What you will do:
Transcribe the lines of text in the records below without any changes, and leave the pictures out of your answer.

● ● ● ● ● ● ●

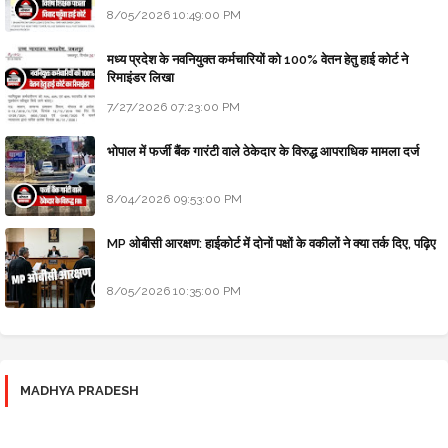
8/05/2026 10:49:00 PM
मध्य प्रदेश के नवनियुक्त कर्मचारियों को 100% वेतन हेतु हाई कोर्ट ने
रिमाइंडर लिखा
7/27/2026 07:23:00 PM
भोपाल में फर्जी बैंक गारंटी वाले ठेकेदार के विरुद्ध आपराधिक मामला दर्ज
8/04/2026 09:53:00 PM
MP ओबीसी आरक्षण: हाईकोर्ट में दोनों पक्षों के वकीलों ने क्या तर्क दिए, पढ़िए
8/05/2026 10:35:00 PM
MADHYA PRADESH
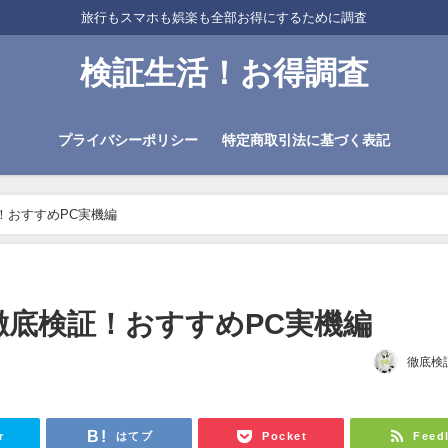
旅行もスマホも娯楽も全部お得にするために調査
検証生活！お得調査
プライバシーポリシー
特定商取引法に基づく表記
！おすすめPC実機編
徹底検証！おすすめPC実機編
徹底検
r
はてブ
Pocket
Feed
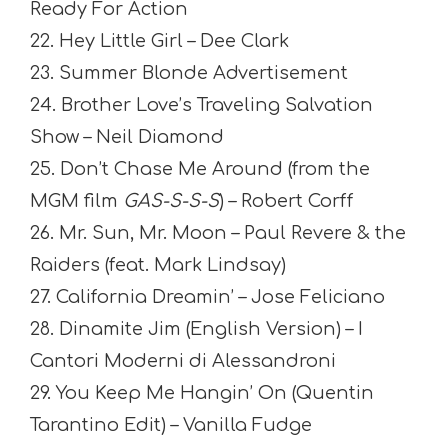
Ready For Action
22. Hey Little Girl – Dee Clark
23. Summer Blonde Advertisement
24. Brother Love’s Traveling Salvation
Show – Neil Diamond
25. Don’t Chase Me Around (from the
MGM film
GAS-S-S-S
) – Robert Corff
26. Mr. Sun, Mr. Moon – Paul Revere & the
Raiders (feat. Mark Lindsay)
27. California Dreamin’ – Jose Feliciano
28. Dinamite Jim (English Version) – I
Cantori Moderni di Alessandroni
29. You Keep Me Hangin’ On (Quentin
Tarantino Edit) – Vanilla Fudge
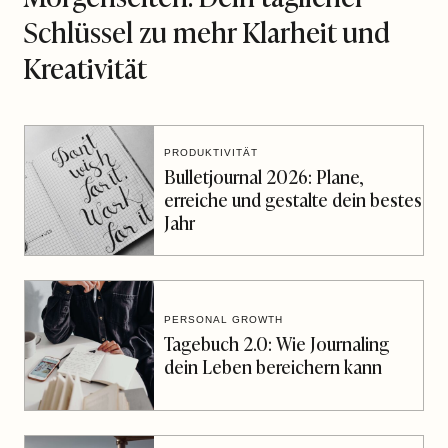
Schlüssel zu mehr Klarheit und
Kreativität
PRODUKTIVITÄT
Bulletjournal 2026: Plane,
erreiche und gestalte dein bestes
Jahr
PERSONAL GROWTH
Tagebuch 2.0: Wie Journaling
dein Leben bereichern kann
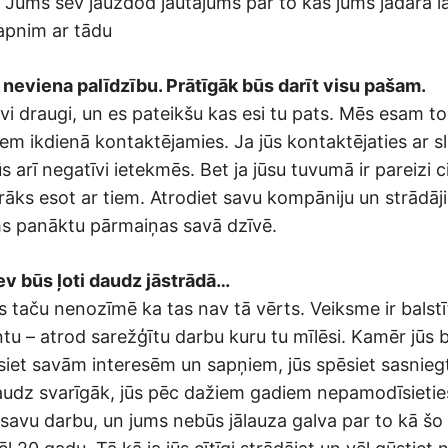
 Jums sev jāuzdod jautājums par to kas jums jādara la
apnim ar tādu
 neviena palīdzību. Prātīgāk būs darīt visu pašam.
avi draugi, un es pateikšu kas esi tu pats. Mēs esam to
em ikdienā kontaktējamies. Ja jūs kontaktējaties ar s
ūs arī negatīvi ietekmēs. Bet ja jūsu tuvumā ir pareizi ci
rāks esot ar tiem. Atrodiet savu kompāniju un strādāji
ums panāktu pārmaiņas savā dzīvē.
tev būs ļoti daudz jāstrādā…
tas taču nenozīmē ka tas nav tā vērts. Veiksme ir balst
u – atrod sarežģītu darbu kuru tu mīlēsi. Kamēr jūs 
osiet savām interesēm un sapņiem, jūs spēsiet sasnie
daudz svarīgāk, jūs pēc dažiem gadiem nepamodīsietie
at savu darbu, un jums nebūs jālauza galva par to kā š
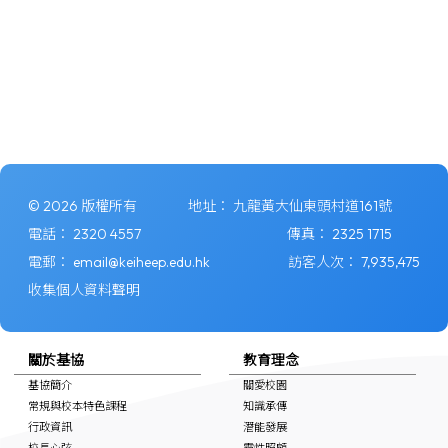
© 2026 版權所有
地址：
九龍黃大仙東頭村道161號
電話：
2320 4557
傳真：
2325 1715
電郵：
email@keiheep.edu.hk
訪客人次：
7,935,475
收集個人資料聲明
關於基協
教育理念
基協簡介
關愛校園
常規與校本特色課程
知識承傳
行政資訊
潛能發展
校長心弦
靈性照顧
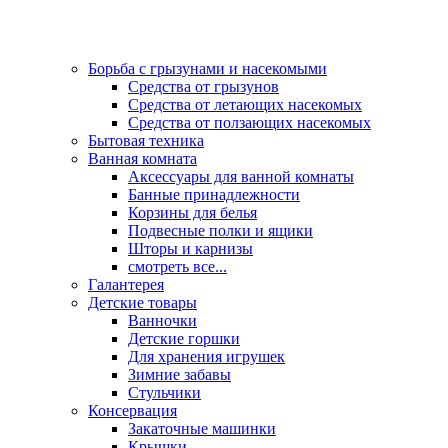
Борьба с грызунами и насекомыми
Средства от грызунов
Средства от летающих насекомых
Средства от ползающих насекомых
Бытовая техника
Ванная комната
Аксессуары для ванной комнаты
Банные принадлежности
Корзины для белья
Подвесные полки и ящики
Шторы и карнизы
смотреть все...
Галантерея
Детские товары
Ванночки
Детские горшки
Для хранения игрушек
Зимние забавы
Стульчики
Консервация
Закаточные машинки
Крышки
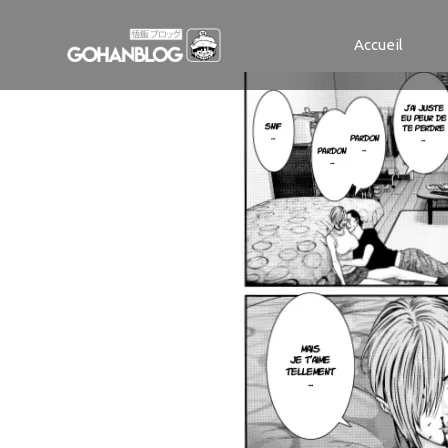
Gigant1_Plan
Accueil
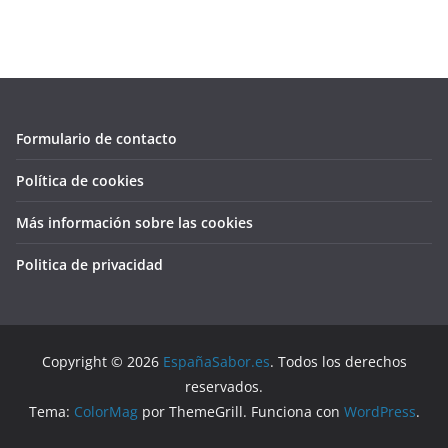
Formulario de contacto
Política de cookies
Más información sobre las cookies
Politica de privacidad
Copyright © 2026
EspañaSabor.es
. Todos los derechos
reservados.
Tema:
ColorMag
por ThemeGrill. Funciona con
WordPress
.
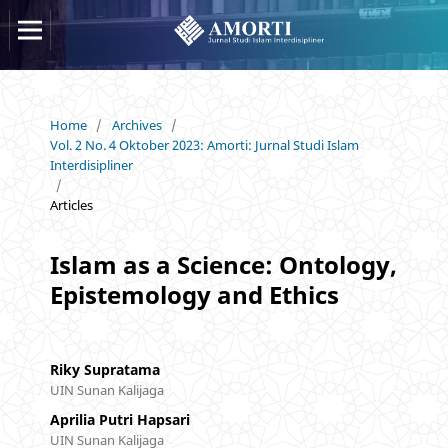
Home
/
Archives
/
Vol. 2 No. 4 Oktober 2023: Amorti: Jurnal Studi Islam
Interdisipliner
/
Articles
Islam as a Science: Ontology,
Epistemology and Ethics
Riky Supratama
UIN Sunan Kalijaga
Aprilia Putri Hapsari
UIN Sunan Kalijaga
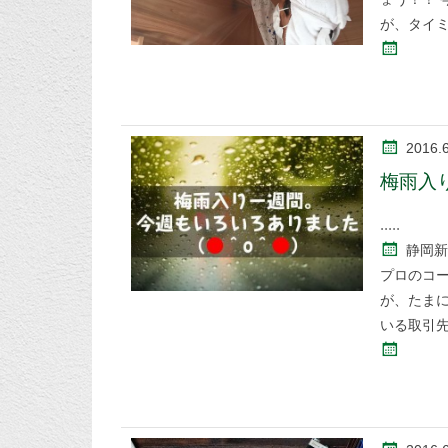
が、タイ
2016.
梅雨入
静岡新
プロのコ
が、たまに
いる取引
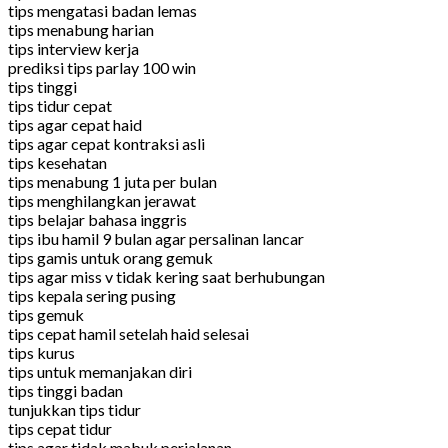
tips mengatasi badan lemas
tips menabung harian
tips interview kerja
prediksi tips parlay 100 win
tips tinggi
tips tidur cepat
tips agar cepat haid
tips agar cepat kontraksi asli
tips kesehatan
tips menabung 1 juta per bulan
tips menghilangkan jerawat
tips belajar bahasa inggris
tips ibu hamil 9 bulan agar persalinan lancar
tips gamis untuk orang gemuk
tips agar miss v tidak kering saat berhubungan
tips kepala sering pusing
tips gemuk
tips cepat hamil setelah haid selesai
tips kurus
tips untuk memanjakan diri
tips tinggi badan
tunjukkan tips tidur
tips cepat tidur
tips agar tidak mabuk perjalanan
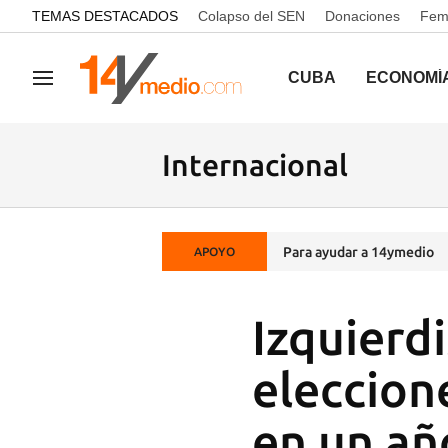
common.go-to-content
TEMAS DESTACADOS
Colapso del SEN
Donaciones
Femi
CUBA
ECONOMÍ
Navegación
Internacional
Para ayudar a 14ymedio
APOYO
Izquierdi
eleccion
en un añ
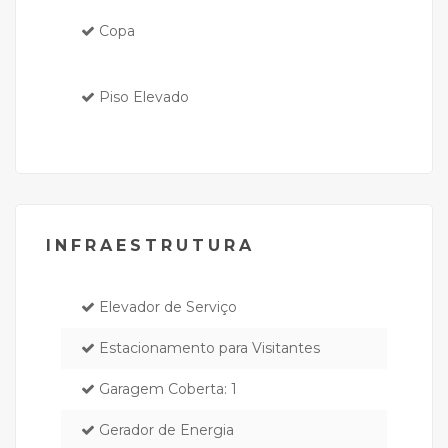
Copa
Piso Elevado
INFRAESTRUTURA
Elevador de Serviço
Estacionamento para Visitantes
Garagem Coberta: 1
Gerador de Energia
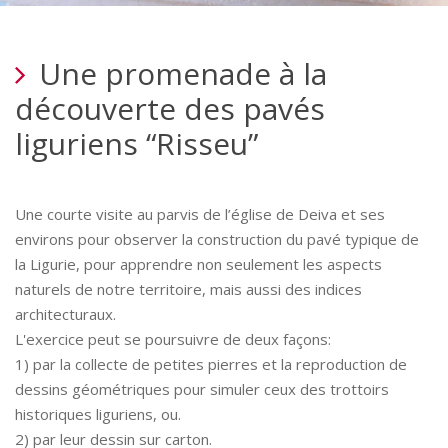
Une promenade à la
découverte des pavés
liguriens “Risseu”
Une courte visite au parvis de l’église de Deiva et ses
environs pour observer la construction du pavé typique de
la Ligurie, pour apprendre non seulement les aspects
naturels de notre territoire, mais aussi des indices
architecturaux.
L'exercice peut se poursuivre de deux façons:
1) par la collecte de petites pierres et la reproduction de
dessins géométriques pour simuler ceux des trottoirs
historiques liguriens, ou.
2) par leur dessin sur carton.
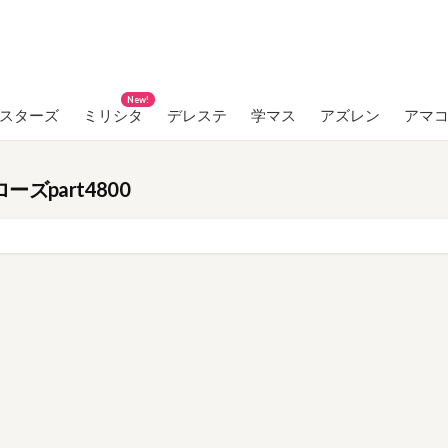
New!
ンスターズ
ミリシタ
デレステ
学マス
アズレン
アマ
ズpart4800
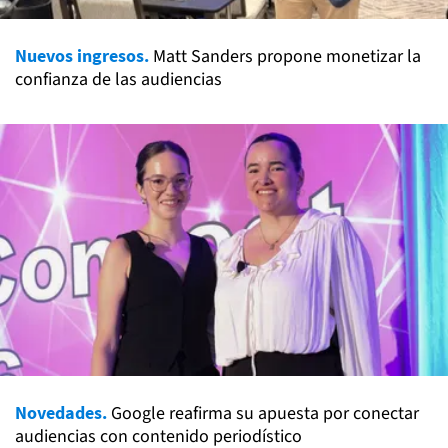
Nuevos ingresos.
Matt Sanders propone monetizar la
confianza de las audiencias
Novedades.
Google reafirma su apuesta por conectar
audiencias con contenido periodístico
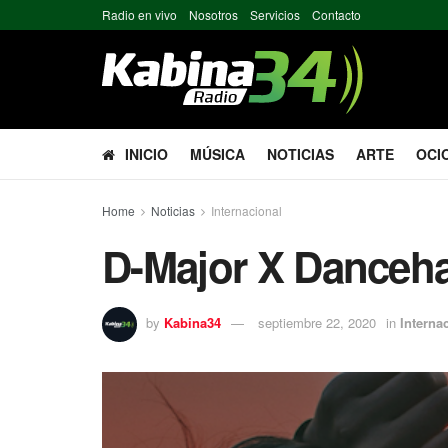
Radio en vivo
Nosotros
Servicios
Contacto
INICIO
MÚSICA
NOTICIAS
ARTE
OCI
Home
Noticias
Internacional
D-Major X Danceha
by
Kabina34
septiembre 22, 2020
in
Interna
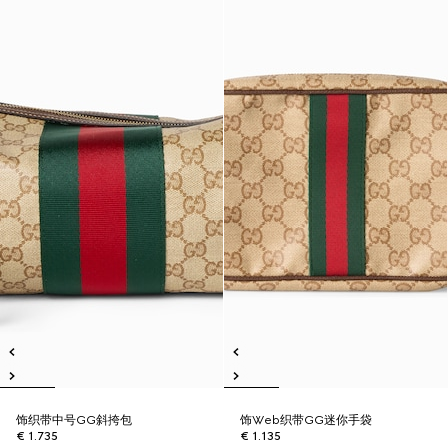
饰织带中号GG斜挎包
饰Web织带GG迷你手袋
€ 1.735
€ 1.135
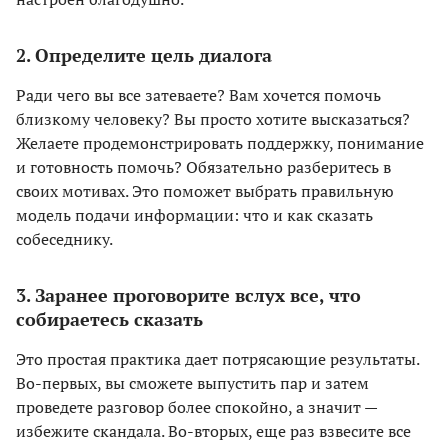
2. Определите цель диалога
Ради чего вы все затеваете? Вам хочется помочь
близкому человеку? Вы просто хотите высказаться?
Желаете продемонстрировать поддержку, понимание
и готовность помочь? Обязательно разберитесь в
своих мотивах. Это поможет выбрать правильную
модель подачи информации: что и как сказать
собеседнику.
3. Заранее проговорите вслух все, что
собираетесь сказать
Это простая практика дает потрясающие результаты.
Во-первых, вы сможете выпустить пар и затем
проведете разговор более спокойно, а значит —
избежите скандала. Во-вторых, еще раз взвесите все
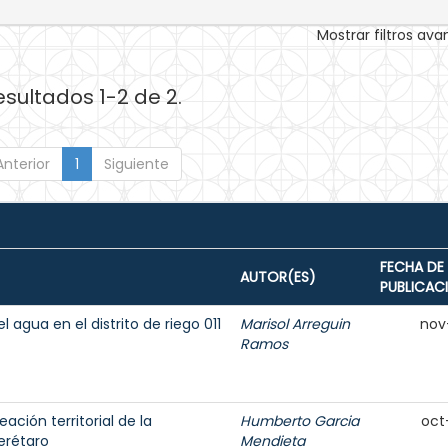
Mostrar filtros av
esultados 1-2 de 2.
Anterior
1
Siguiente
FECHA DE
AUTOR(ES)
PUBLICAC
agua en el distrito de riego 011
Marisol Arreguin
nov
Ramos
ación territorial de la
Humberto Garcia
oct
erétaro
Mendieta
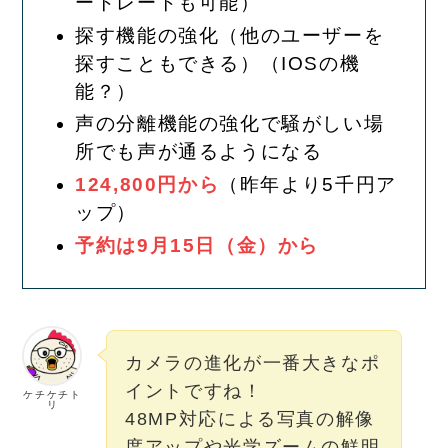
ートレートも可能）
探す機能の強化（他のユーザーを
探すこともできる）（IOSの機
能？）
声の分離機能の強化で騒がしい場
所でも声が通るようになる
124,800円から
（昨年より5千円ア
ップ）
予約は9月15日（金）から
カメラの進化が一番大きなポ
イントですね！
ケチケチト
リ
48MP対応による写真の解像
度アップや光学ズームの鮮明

● ● ● ● ● ● ●

Final answer:
8/05/2026 10:49:00 PM
मध्य प्रदेश के नवनियुक्त कर्मचारियों को 100% वेतन हेतु हाई कोर्ट ने
रिमाइंडर लिखा
7/27/2026 07:23:00 PM
भोपाल में फर्जी बैंक गारंटी वाले ठेकेदार के विरुद्ध आपराधिक मामला दर्ज
8/04/2026 09:53:00 PM
MP ओबीसी आरक्षण: हाईकोर्ट में दोनों पक्षों के वकीलों ने क्या तर्क दिए, पढ़िए
8/05/2026 10:35:00 PM
MADHYA PRADESH
旅行もスマホも娯楽も全部お得にするために調査
検証生活！お得調査
プライバシーポリシー
特定商取引法に基づく表記
！おすすめPC実機編
徹底検証！おすすめPC実機編
徹底検
r
はてブ
Pocket
Feed
Ready For Action
22. Hey Little Girl – Dee Clark
23. Summer Blonde Advertisement
24. Brother Love’s Traveling Salvation
Show – Neil Diamond
25. Don’t Chase Me Around (from the
MGM film
GAS-S-S-S
) – Robert Corff
26. Mr. Sun, Mr. Moon – Paul Revere & the
Raiders (feat. Mark Lindsay)
27. California Dreamin’ – Jose Feliciano
28. Dinamite Jim (English Version) – I
Cantori Moderni di Alessandroni
29. You Keep Me Hangin’ On (Quentin
Tarantino Edit) – Vanilla Fudge
Schlüssel zu mehr Klarheit und
Kreativität
PRODUKTIVITÄT
Bulletjournal 2026: Plane,
erreiche und gestalte dein bestes
Jahr
PERSONAL GROWTH
Tagebuch 2.0: Wie Journaling
dein Leben bereichern kann
 Jums sev jāuzdod jautājums par to kas jums jādara la
apnim ar tādu
 neviena palīdzību. Prātīgāk būs darīt visu pašam.
avi draugi, un es pateikšu kas esi tu pats. Mēs esam to
em ikdienā kontaktējamies. Ja jūs kontaktējaties ar s
ūs arī negatīvi ietekmēs. Bet ja jūsu tuvumā ir pareizi ci
rāks esot ar tiem. Atrodiet savu kompāniju un strādāji
ums panāktu pārmaiņas savā dzīvē.
tev būs ļoti daudz jāstrādā…
tas taču nenozīmē ka tas nav tā vērts. Veiksme ir balst
u – atrod sarežģītu darbu kuru tu mīlēsi. Kamēr jūs 
osiet savām interesēm un sapņiem, jūs spēsiet sasnie
daudz svarīgāk, jūs pēc dažiem gadiem nepamodīsietie
at savu darbu, un jums nebūs jālauza galva par to kā š
© 2026 版權所有
地址：
九龍黃大仙東頭村道161號
電話：
2320 4557
傳真：
2325 1715
電郵：
email@keiheep.edu.hk
訪客人次：
7,935,475
收集個人資料聲明
關於基協
教育理念
基協簡介
關愛校園
常規與校本特色課程
知識承傳
行政資訊
潛能發展
校長心弦
靈性照顧
Борьба с грызунами и насекомыми
Средства от грызунов
Средства от летающих насекомых
Средства от ползающих насекомых
Бытовая техника
Ванная комната
Аксессуары для ванной комнаты
Банные принадлежности
Корзины для белья
Подвесные полки и ящики
Шторы и карнизы
смотреть все...
Галантерея
Детские товары
Ванночки
Детские горшки
Для хранения игрушек
Зимние забавы
Стульчики
Консервация
Закаточные машинки
Крышки
Gigant1_Plan
Accueil
Formulario de contacto
Política de cookies
Más información sobre las cookies
Politica de privacidad
Copyright © 2026
EspañaSabor.es
. Todos los derechos
reservados.
Tema:
ColorMag
por ThemeGrill. Funciona con
WordPress
.
Home
/
Archives
/
Vol. 2 No. 4 Oktober 2023: Amorti: Jurnal Studi Islam
Interdisipliner
/
Articles
Islam as a Science: Ontology,
Epistemology and Ethics
Riky Supratama
UIN Sunan Kalijaga
Aprilia Putri Hapsari
UIN Sunan Kalijaga
が、タイ
2016.
梅雨入
静岡新
プロのコ
が、たまに
いる取引
tips mengatasi badan lemas
tips menabung harian
tips interview kerja
prediksi tips parlay 100 win
tips tinggi
tips tidur cepat
tips agar cepat haid
tips agar cepat kontraksi asli
tips kesehatan
tips menabung 1 juta per bulan
tips menghilangkan jerawat
tips belajar bahasa inggris
tips ibu hamil 9 bulan agar persalinan lancar
tips gamis untuk orang gemuk
tips agar miss v tidak kering saat berhubungan
tips kepala sering pusing
tips gemuk
tips cepat hamil setelah haid selesai
tips kurus
tips untuk memanjakan diri
tips tinggi badan
tunjukkan tips tidur
tips cepat tidur
tips agar tidak mabuk perjalanan
common.go-to-content
TEMAS DESTACADOS
Colapso del SEN
Donaciones
Femi
CUBA
ECONOMÍ
Navegación
Internacional
Para ayudar a 14ymedio
APOYO
Izquierdi
eleccion
en un añ
Copa
Piso Elevado
INFRAESTRUTURA
Elevador de Serviço
Estacionamento para Visitantes
Garagem Coberta: 1
Gerador de Energia
Une promenade à la
découverte des pavés
liguriens “Risseu”
Une courte visite au parvis de l’église de Deiva et ses
environs pour observer la construction du pavé typique de
la Ligurie, pour apprendre non seulement les aspects
naturels de notre territoire, mais aussi des indices
architecturaux.
L'exercice peut se poursuivre de deux façons:
1) par la collecte de petites pierres et la reproduction de
dessins géométriques pour simuler ceux des trottoirs
historiques liguriens, ou.
2) par leur dessin sur carton.
New!
ンスターズ
ミリシタ
デレステ
学マス
アズレン
アマ
ズpart4800
Nuevos ingresos.
Matt Sanders propone monetizar la
confianza de las audiencias
Novedades.
Google reafirma su apuesta por conectar
audiencias con contenido periodístico
Radio en vivo
Nosotros
Servicios
Contacto
INICIO
MÚSICA
NOTICIAS
ARTE
OCI
Home
Noticias
Internacional
D-Major X Danceha
by
Kabina34
septiembre 22, 2020
in
Interna
饰织带中号GG斜挎包
饰Web织带GG迷你手袋
€ 1.735
€ 1.135
2. Определите цель диалога
Ради чего вы все затеваете? Вам хочется помочь
близкому человеку? Вы просто хотите высказаться?
Желаете продемонстрировать поддержку, понимание
и готовность помочь? Обязательно разберитесь в
своих мотивах. Это поможет выбрать правильную
модель подачи информации: что и как сказать
собеседнику.
3. Заранее проговорите вслух все, что
собираетесь сказать
Это простая практика дает потрясающие результаты.
Во-первых, вы сможете выпустить пар и затем
проведете разговор более спокойно, а значит —
избежите скандала. Во-вторых, еще раз взвесите все
Mostrar filtros av
esultados 1-2 de 2.
Anterior
1
Siguiente
FECHA DE
AUTOR(ES)
PUBLICAC
agua en el distrito de riego 011
Marisol Arreguin
nov
Ramos
ación territorial de la
Humberto Garcia
oct
erétaro
Mendieta
ートレートも可能）
探す機能の強化（他のユーザーを
探すこともできる）（IOSの機
能？）
声の分離機能の強化で騒がしい場
所でも声が通るようになる
124,800円から
（昨年より5千円ア
ップ）
予約は9月15日（金）から
カメラの進化が一番大きなポ
イントですね！
ケチケチト
リ
48MP対応による写真の解像
度アップや光学ズームの鮮明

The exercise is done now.